Dans quelle mesure la coopération avec des juges sans formation juridique a-t-elle une incidence sur le processus décisionnel et le jugement ?
Les conseils en brevet ne sont peut-être pas formés en droit civil, mais ils connaissent le droit des brevets. Personnellement, je trouve très enrichissant de travailler avec eux. Nos débats se font toujours par oral. Lors des audiences, nous ne discutons ensuite que les points techniques. Le fait que les audiences se déroulent par oral est un vecteur de qualité. Ainsi, lorsqu’une réponse qui me paraît logique d’un point de vue juridique est rejetée à l’unanimité des non-juristes, je suis bien obligé de revoir ma copie.

Comment vous assurez-vous qu’aucun juge du collège ne soit en situation de conflit d’intérêts ?
Grâce d’abord à une politique de transparence : une liste exhaustive des juges du TFB et de leurs employeurs figure sur la page d’accueil du TFB. Ensuite, nous vérifiions toujours en amont l’absence de relations entre les juges et les parties. Ce qui n’est pas toujours évident quand on a à faire aux filiales de grands groupes dont le nom ne permet pas forcément de faire le lien avec la maison mère.                  

Comment travaillez-vous avec les juges suppléants qui ne se trouvent pas sur place ?
Nous scannons systématiquement nos dossiers ; les juges suppléants y accèdent par une plateforme commune. Pour ce qui est des débats, ils se tiennent souvent au Tribunal administratif fédéral. La loi nous permet aussi de siéger dans un canton – nous n’avons pas de for fixe. Ainsi, lorsque les parties à une procédure sont domiciliées en Suisse romande, nous nous déplaçons souvent à Neuchâtel et siégeons à l’Hôtel de Ville, dans une salle d’audience au parquet craquant, aux colonnes majestueuses et aux boiseries sculptées – cela change de l’architecture bétonnée du TAF.
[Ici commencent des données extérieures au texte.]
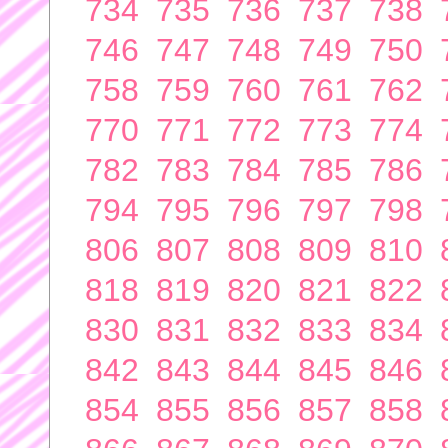
734
735
736
737
738
746
747
748
749
750
758
759
760
761
762
770
771
772
773
774
782
783
784
785
786
794
795
796
797
798
806
807
808
809
810
818
819
820
821
822
830
831
832
833
834
842
843
844
845
846
854
855
856
857
858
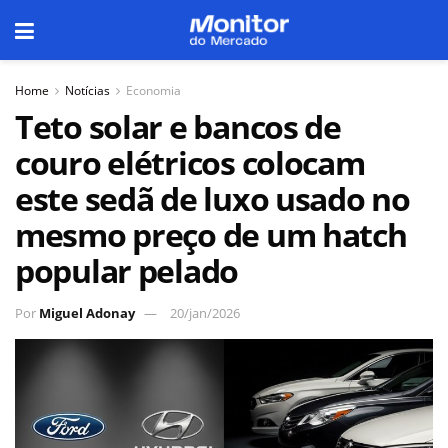
Home
Notícias
Economia
Teto solar e bancos de
couro elétricos colocam
este sedã de luxo usado no
mesmo preço de um hatch
popular pelado
Por
Miguel Adonay
20/jan/2026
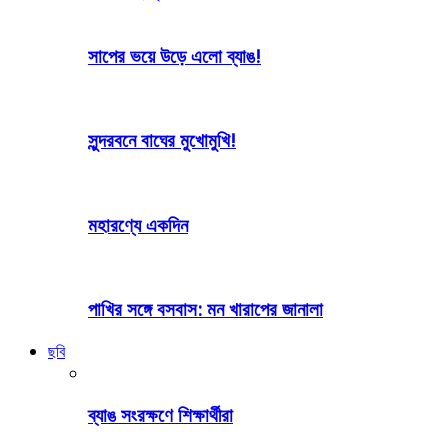
সাপের ভয়ে উড়ে এলো ব্যাঙ!
সুন্দরবনে বাঘের মুখোমুখি!
মহারণ্যে একদিন
পাখির সঙ্গে বসবাস: মন খারাপের জানালা
ছবি
ব্যাঙ সংরক্ষণে শিক্ষার্থীরা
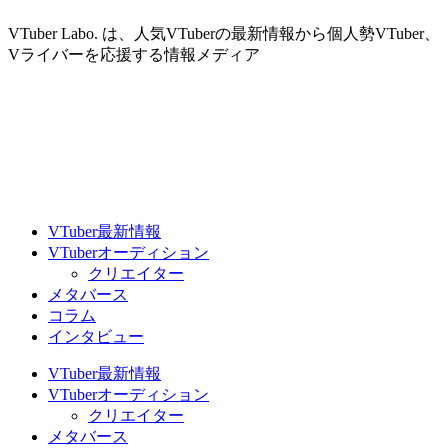
VTuber Labo. は、人気VTuberの最新情報から個人勢VTuber、
Vライバーを応援する情報メディア
VTuber最新情報
VTuberオーディション
クリエイター
メタバース
コラム
インタビュー
VTuber最新情報
VTuberオーディション
クリエイター
メタバース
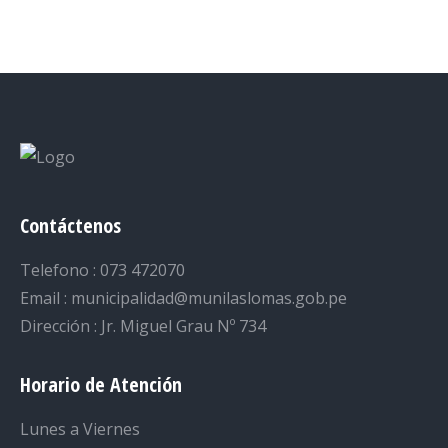
on
on
on
on
on
Facebook
Twitter
LinkedIn
Pinterest
WhatsApp
Contáctenos
Telefono : 073 472070
Email : municipalidad@munilaslomas.gob.pe
Dirección : Jr. Miguel Grau Nº 734
Horario de Atención
Lunes a Viernes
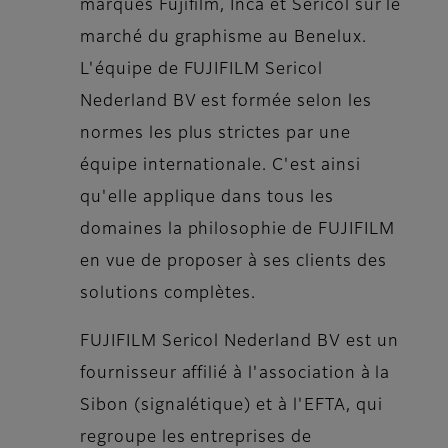
marques Fujifilm, Inca et Sericol sur le
marché du graphisme au Benelux.
L'équipe de FUJIFILM Sericol
Nederland BV est formée selon les
normes les plus strictes par une
équipe internationale. C'est ainsi
qu'elle applique dans tous les
domaines la philosophie de FUJIFILM
en vue de proposer à ses clients des
solutions complètes.
FUJIFILM Sericol Nederland BV est un
fournisseur affilié à l'association à la
Sibon (signalétique) et à l'EFTA, qui
regroupe les entreprises de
À part les salles d’audience, vous recourrez également à d’autres prestations du TAF. Y trouvez-vous votre compte ?
Oui, cela fonctionne très bien. Nous avons passé un contrat de prestations avec le TAF, qui nous fournit -contre indemnisation- des prestations dans les domaines des finances et du controlling, des ressources humaines et de l’informatique. J’avoue que je ne suis pas malheureux de ne pas avoir à m’occuper de projets de numérisation ou de gestion du personnel. Cela me permet de consacrer le 80% de mon temps à la juridiction et le reste à mes charges présidentielles.
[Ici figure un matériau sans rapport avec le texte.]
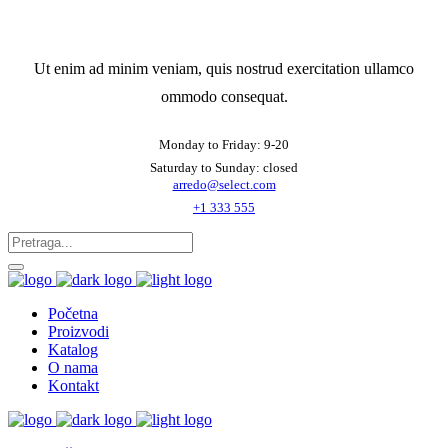
Ut enim ad minim veniam, quis nostrud exercitation ullamco
ommodo consequat.
Monday to Friday: 9-20
Saturday to Sunday: closed
arredo@select.com
+1 333 555
Početna
Proizvodi
Katalog
O nama
Kontakt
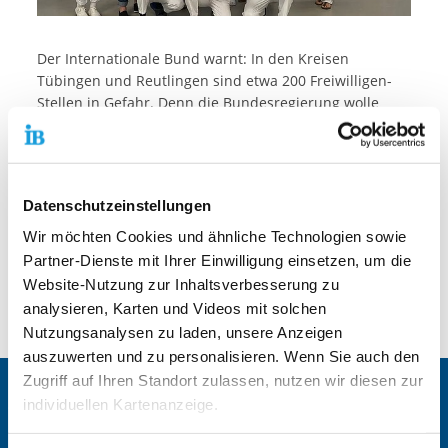
Der Internationale Bund warnt: In den Kreisen
Tübingen und Reutlingen sind etwa 200 Freiwilligen-
Stellen in Gefahr. Denn die Bundesregierung wolle
kommendes Jahr knapp 80 Millionen Euro Fördermittel
streichen. Das bedeutet, dass die Bufdis weniger
verdienen. Der gute Verdienst war bisher Anreiz, den
Bundesfreiwilligendienst anzutreten.
Datenschutzeinstellungen
Radio und Redaktion
am 20.9.2023
um 7:14 Uhr:
Zum
Wir möchten Cookies und ähnliche Technologien sowie
Beitrag mit Fotos
Partner-Dienste mit Ihrer Einwilligung einsetzen, um die
Website-Nutzung zur Inhaltsverbesserung zu
Sendung am 20.9.2023 um 19:30 Uhr:
Zum TV-Beitrag
analysieren, Karten und Videos mit solchen
in SWR Aktuell
Nutzungsanalysen zu laden, unsere Anzeigen
auszuwerten und zu personalisieren. Wenn Sie auch den
Zugriff auf Ihren Standort zulassen, nutzen wir diesen zur
Zentrale IB-Websites:
individuellen Kartenanzeige.
Die Internationale Arbeit des IB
Projetons-nous un instant dans l’avenir : quels sont, à votre avis, les développements et les défis qui attendent la justice ?
Je pense qu’il faudra agir sur les coûts et sur la durée des procédures. Quand une partie est indigente, l’assistance judiciaire gratuite lui est accordée ; si elle n’a pas de problèmes d’argent, les coûts de procédure ne jouent pas un rôle majeur. Mais pour tous les autres cas, qui se situent quelque part entre-deux, les choses sont plus difficiles : notre justice coûte aujourd’hui si cher qu’elle en devient inaccessible à la classe moyenne et aux PME. Nous devons abaisser les coûts pour que le citoyen moyen puisse lui aussi agir en justice dans un délai raisonnable. Les tribunaux ne sont pas les seuls en cause bien sûr : les honoraires des avocats comptent pour une part importante des coûts – une situation frustrante pour les justiciables.

Où voyez-vous le Tribunal fédéral des brevets en 2032 ?
Lorsque je suis entré en fonction, il y a quatre ans, je me suis promis de faire du TFB le meilleur tribunal des brevets d’Europe. Nous devrions y parvenir d’ici dix ans.

Portrait du Mark Schweizer

PARCOURS PERSONNEL

Mark Schweizer (49 ans) a pris la présidence du Tribunal fédéral des brevets le 1er janvier 2018, après avoir exercé pendant dix ans comme avocat spécialisé en propriété intellectuelle et droit des brevets pour un grand cabinet de droit des affaires à Zurich. Il est aussi chargé de cours en sociologie du droit, en théorie du droit ainsi qu’en procédure civile à l’Université de Saint-Gall. Il habite Winterthour avec sa famille.